Substitute "grid_cell" for every occurrence of "table_cell" in the lines below. Leave everything else as it is, and write out all the lines again.
-- Start of Exercise input --
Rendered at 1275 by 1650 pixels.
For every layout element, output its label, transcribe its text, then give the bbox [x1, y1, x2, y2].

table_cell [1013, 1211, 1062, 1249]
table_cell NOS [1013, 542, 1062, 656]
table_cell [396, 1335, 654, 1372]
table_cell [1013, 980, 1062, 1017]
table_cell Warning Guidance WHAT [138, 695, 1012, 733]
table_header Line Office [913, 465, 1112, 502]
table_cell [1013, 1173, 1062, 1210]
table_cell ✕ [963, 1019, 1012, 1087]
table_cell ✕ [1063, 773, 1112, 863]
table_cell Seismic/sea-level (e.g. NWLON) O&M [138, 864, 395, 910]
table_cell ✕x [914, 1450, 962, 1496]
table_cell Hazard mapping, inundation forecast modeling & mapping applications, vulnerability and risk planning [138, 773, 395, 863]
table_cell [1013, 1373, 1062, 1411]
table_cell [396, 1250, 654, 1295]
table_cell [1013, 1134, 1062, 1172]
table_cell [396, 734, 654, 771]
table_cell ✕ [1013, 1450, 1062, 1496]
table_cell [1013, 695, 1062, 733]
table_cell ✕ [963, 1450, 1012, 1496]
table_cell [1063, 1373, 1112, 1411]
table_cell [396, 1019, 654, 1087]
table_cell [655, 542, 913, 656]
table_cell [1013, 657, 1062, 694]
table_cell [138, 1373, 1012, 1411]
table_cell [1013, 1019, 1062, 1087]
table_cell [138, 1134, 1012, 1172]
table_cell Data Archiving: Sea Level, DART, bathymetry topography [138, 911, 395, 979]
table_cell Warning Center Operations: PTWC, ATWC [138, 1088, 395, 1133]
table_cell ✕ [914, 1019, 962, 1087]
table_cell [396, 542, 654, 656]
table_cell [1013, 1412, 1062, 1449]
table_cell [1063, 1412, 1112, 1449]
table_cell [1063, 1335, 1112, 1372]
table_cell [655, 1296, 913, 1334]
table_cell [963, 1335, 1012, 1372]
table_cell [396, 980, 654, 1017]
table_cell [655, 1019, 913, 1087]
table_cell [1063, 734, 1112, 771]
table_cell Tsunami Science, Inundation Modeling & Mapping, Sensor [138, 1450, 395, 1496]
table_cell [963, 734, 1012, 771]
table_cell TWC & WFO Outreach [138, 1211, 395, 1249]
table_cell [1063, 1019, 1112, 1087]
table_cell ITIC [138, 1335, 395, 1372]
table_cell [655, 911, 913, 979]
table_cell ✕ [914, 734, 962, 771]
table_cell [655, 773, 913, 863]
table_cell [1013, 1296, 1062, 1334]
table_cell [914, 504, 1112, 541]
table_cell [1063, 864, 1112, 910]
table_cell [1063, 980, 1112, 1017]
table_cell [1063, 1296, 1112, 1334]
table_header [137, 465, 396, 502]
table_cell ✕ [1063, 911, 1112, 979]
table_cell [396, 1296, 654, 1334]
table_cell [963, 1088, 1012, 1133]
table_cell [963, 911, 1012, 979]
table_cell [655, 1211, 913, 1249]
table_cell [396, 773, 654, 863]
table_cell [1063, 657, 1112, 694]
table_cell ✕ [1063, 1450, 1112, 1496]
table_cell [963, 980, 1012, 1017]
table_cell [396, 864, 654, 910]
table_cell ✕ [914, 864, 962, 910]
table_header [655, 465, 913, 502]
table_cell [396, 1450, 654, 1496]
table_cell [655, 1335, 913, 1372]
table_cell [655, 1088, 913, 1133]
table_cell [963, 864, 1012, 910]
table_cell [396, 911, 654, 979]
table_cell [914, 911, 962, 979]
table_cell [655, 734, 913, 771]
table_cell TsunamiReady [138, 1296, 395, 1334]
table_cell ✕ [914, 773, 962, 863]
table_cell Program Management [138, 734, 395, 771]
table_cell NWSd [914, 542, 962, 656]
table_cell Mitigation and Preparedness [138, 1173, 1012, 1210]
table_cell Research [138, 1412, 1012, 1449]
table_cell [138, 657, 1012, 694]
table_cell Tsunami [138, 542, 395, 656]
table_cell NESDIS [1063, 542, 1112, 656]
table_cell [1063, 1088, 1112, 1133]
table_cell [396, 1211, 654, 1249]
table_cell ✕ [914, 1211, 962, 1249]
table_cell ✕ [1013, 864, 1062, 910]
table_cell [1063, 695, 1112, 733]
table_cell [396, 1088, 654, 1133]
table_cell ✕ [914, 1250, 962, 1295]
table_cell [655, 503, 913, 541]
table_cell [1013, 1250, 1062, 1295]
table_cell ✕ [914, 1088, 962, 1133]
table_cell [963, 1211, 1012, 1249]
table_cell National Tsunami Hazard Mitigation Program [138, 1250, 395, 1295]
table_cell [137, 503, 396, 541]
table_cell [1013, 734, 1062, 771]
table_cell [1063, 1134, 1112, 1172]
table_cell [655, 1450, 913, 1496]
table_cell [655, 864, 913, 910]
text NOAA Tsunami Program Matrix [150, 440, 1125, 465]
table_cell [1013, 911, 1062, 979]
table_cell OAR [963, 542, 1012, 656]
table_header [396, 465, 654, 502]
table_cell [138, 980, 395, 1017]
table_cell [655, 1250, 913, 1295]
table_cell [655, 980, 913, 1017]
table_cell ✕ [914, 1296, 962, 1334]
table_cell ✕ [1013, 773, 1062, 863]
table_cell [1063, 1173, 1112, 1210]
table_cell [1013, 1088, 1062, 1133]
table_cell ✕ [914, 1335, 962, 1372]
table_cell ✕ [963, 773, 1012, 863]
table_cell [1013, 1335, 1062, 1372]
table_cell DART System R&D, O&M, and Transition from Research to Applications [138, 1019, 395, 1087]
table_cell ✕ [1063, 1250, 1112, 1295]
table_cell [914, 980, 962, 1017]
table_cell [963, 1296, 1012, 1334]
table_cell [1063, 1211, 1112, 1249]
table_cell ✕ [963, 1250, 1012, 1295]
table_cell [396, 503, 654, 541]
-- End of Exercise input --
• [Result of this task]:
Rendered at 1275 by 1650 pixels.
For every layout element, output its label, transcribe its text, then give the bbox [x1, y1, x2, y2].

grid_cell [1013, 1211, 1062, 1249]
grid_cell NOS [1013, 542, 1062, 656]
grid_cell [396, 1335, 654, 1372]
grid_cell [1013, 980, 1062, 1017]
grid_cell Warning Guidance WHAT [138, 695, 1012, 733]
table_header Line Office [913, 465, 1112, 502]
grid_cell [1013, 1173, 1062, 1210]
grid_cell ✕ [963, 1019, 1012, 1087]
grid_cell ✕ [1063, 773, 1112, 863]
grid_cell Seismic/sea-level (e.g. NWLON) O&M [138, 864, 395, 910]
grid_cell ✕x [914, 1450, 962, 1496]
grid_cell Hazard mapping, inundation forecast modeling & mapping applications, vulnerability and risk planning [138, 773, 395, 863]
grid_cell [1013, 1373, 1062, 1411]
grid_cell [396, 1250, 654, 1295]
grid_cell [1013, 1134, 1062, 1172]
grid_cell [396, 734, 654, 771]
grid_cell ✕ [1013, 1450, 1062, 1496]
grid_cell [1013, 695, 1062, 733]
grid_cell ✕ [963, 1450, 1012, 1496]
grid_cell [1063, 1373, 1112, 1411]
grid_cell [396, 1019, 654, 1087]
grid_cell [655, 542, 913, 656]
grid_cell [1013, 657, 1062, 694]
grid_cell [138, 1373, 1012, 1411]
grid_cell [1013, 1019, 1062, 1087]
grid_cell [138, 1134, 1012, 1172]
grid_cell Data Archiving: Sea Level, DART, bathymetry topography [138, 911, 395, 979]
grid_cell Warning Center Operations: PTWC, ATWC [138, 1088, 395, 1133]
grid_cell ✕ [914, 1019, 962, 1087]
grid_cell [396, 542, 654, 656]
grid_cell [1013, 1412, 1062, 1449]
grid_cell [1063, 1412, 1112, 1449]
grid_cell [1063, 1335, 1112, 1372]
grid_cell [655, 1296, 913, 1334]
grid_cell [963, 1335, 1012, 1372]
grid_cell [396, 980, 654, 1017]
grid_cell [655, 1019, 913, 1087]
grid_cell [1063, 734, 1112, 771]
grid_cell Tsunami Science, Inundation Modeling & Mapping, Sensor [138, 1450, 395, 1496]
grid_cell [963, 734, 1012, 771]
grid_cell TWC & WFO Outreach [138, 1211, 395, 1249]
grid_cell [1063, 1019, 1112, 1087]
grid_cell ITIC [138, 1335, 395, 1372]
grid_cell [655, 911, 913, 979]
grid_cell ✕ [914, 734, 962, 771]
grid_cell [655, 773, 913, 863]
grid_cell [1013, 1296, 1062, 1334]
grid_cell [914, 504, 1112, 541]
grid_cell [1063, 864, 1112, 910]
grid_cell [1063, 980, 1112, 1017]
grid_cell [1063, 1296, 1112, 1334]
table_header [137, 465, 396, 502]
grid_cell ✕ [1063, 911, 1112, 979]
grid_cell [396, 1296, 654, 1334]
grid_cell [963, 1088, 1012, 1133]
grid_cell [963, 911, 1012, 979]
grid_cell [655, 1211, 913, 1249]
grid_cell [396, 773, 654, 863]
grid_cell [1063, 657, 1112, 694]
grid_cell ✕ [1063, 1450, 1112, 1496]
grid_cell [963, 980, 1012, 1017]
grid_cell [396, 864, 654, 910]
grid_cell ✕ [914, 864, 962, 910]
table_header [655, 465, 913, 502]
grid_cell [396, 1450, 654, 1496]
grid_cell [655, 1335, 913, 1372]
grid_cell [655, 1088, 913, 1133]
grid_cell [963, 864, 1012, 910]
grid_cell [396, 911, 654, 979]
grid_cell [914, 911, 962, 979]
grid_cell [655, 734, 913, 771]
grid_cell TsunamiReady [138, 1296, 395, 1334]
grid_cell ✕ [914, 773, 962, 863]
grid_cell Program Management [138, 734, 395, 771]
grid_cell NWSd [914, 542, 962, 656]
grid_cell Mitigation and Preparedness [138, 1173, 1012, 1210]
grid_cell Research [138, 1412, 1012, 1449]
grid_cell [138, 657, 1012, 694]
grid_cell Tsunami [138, 542, 395, 656]
grid_cell NESDIS [1063, 542, 1112, 656]
grid_cell [1063, 1088, 1112, 1133]
grid_cell [396, 1211, 654, 1249]
grid_cell ✕ [914, 1211, 962, 1249]
grid_cell ✕ [1013, 864, 1062, 910]
grid_cell [1063, 695, 1112, 733]
grid_cell [396, 1088, 654, 1133]
grid_cell ✕ [914, 1250, 962, 1295]
grid_cell [655, 503, 913, 541]
grid_cell [1013, 1250, 1062, 1295]
grid_cell ✕ [914, 1088, 962, 1133]
grid_cell [963, 1211, 1012, 1249]
grid_cell National Tsunami Hazard Mitigation Program [138, 1250, 395, 1295]
grid_cell [137, 503, 396, 541]
grid_cell [1013, 734, 1062, 771]
grid_cell [1063, 1134, 1112, 1172]
grid_cell [655, 1450, 913, 1496]
grid_cell [655, 864, 913, 910]
text NOAA Tsunami Program Matrix [150, 440, 1125, 465]
grid_cell [1013, 911, 1062, 979]
grid_cell OAR [963, 542, 1012, 656]
table_header [396, 465, 654, 502]
grid_cell [138, 980, 395, 1017]
grid_cell [655, 1250, 913, 1295]
grid_cell [655, 980, 913, 1017]
grid_cell ✕ [914, 1296, 962, 1334]
grid_cell ✕ [1013, 773, 1062, 863]
grid_cell [1063, 1173, 1112, 1210]
grid_cell [1013, 1088, 1062, 1133]
grid_cell ✕ [914, 1335, 962, 1372]
grid_cell ✕ [963, 773, 1012, 863]
grid_cell [1013, 1335, 1062, 1372]
grid_cell DART System R&D, O&M, and Transition from Research to Applications [138, 1019, 395, 1087]
grid_cell ✕ [1063, 1250, 1112, 1295]
grid_cell [914, 980, 962, 1017]
grid_cell [963, 1296, 1012, 1334]
grid_cell [1063, 1211, 1112, 1249]
grid_cell ✕ [963, 1250, 1012, 1295]
grid_cell [396, 503, 654, 541]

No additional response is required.